The Scripture spoke the truth when it said, “Love never fails.”
Try to fill your heart with the love of God; then this love will be like a blazing fire that devours all that is within you of sin and lust.
How to Love God:
Think much about God and occupy yourself with Him. The one who loves someone is always thinking of him and caring about him.
Love and thinking are two things, each of which strengthens the other.
If you love God, you will think of Him and be occupied with Him; and if you think of Him and occupy yourself with Him, you will love Him.
Is it not painful that God should wander as a stranger on earth, “having nowhere to lay His head”?! Whenever He knocks on a heart or a mind, He finds it occupied with others: with the world, with people, with matter…
Train yourselves to be occupied with God, and let everything appear trivial in your eyes, so that God may be at the summit of your interests and in their depth; indeed, that He may be all in all, with nothing competing with Him in your heart or your mind.
But if your heart is attached to the world, then when the devil comes to it, he finds the house adorned and furnished before him, and he dwells in it.
Do not let the scale of the world outweigh in your thoughts, and do not let your spiritualities be placed merely on the upper side of the balance. Rather, be always thinking of the Lord. Then your thought will be sanctified by its divine depth, and it will be ashamed of the path of sin; and you will also find your feelings clinging to the Lord, and your love for Him will be exalted.

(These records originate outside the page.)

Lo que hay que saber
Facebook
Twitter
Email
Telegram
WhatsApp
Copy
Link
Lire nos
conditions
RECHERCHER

The devil comes and does not find you free for him, so he leaves you and departs.
Try to have friendship and fellowship with the Lord. All those who had fellowship with the Lord and befriended Him found sin weak before them.
The majority of those who fell did so during a period in which they neglected their connection with God. When the devil fought them, they found around them neither psalm nor Gospel nor prayer. They found nothing to repel him from that former love of God. Therefore, rightly did the Lord say to the angel of the Church of Ephesus, rebuking him for his fall: “I have this against you, that you have left your first love” (Rev. 2:4).

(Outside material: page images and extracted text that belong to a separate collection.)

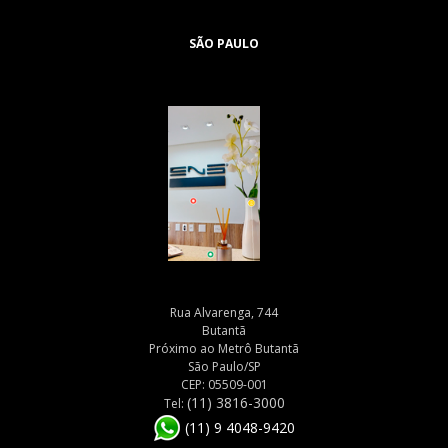
SÃO PAULO
Rua Alvarenga, 744
Butantã
Próximo ao Metrô Butantã
São Paulo/SP
CEP: 05509-001
(11) 3816-3000
Tel:
(11) 9 4048-9420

The stronger your connection with God becomes, the weaker the war that the enemy stirs up against you will be, and it will not have the same effect. Therefore, the most important thing the devil attempts is to separate you from God and to occupy you with matters that distance you from the Lord, so that he may have you to himself.
The most difficult thing is to fight sin during periods of spiritual lukewarmness or coldness. For this reason the Lord said, “Pray that your flight may not be in winter.”

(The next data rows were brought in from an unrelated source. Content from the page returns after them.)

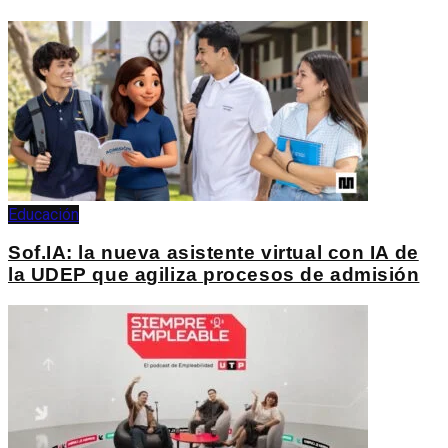
Educación
Sof.IA: la nueva asistente virtual con IA de
la UDEP que agiliza procesos de admisión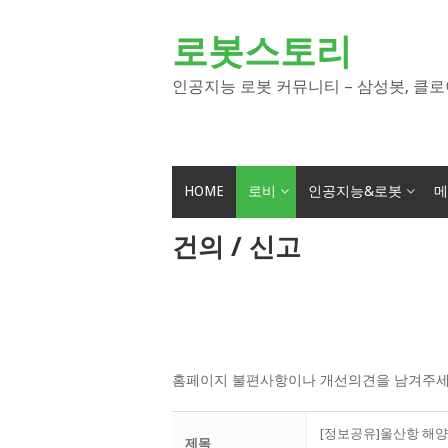
Skip
to
로봇스토리
content
인공지능 로봇 커뮤니티 – 삼성봇, 클로
HOME
로비
인공지능&로봇
메
건의 / 신고
홈페이지 불편사항이나 개선의견을 남겨주세
[정보공유]울산항 해양산업
제목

Occupy your mind before the devil occupies it, using the method that prevention is better than cure. In your spiritual wars, use the method of attack instead of continually taking the position of defense.
Sometimes a counterattack is the strongest method of defense.
Do not leave yourself for the devil to impose upon you his thoughts, his lusts, and his tricks, while you merely cry out and resist. Rather, fortify yourself with the love of God. Attack, and shatter the power of the devil through your sweet fellowship with God.
Occupy your time and your heart with divine love, with worship, and with service. You will find that the course of your emotions has been directed upward, and sin will no longer find within you something similar to it that draws you toward it.
The monastic fathers who occupied their time with prayer, meditation, spiritual readings, hymns, praises, prostrations, and manual labor took from the devil a position of attack, not defense—through positive work.
An article by His Holiness Pope Shenouda III – in Al-Keraza Magazine – Year Seven (Issue Forty-Six) – 12-11-1976.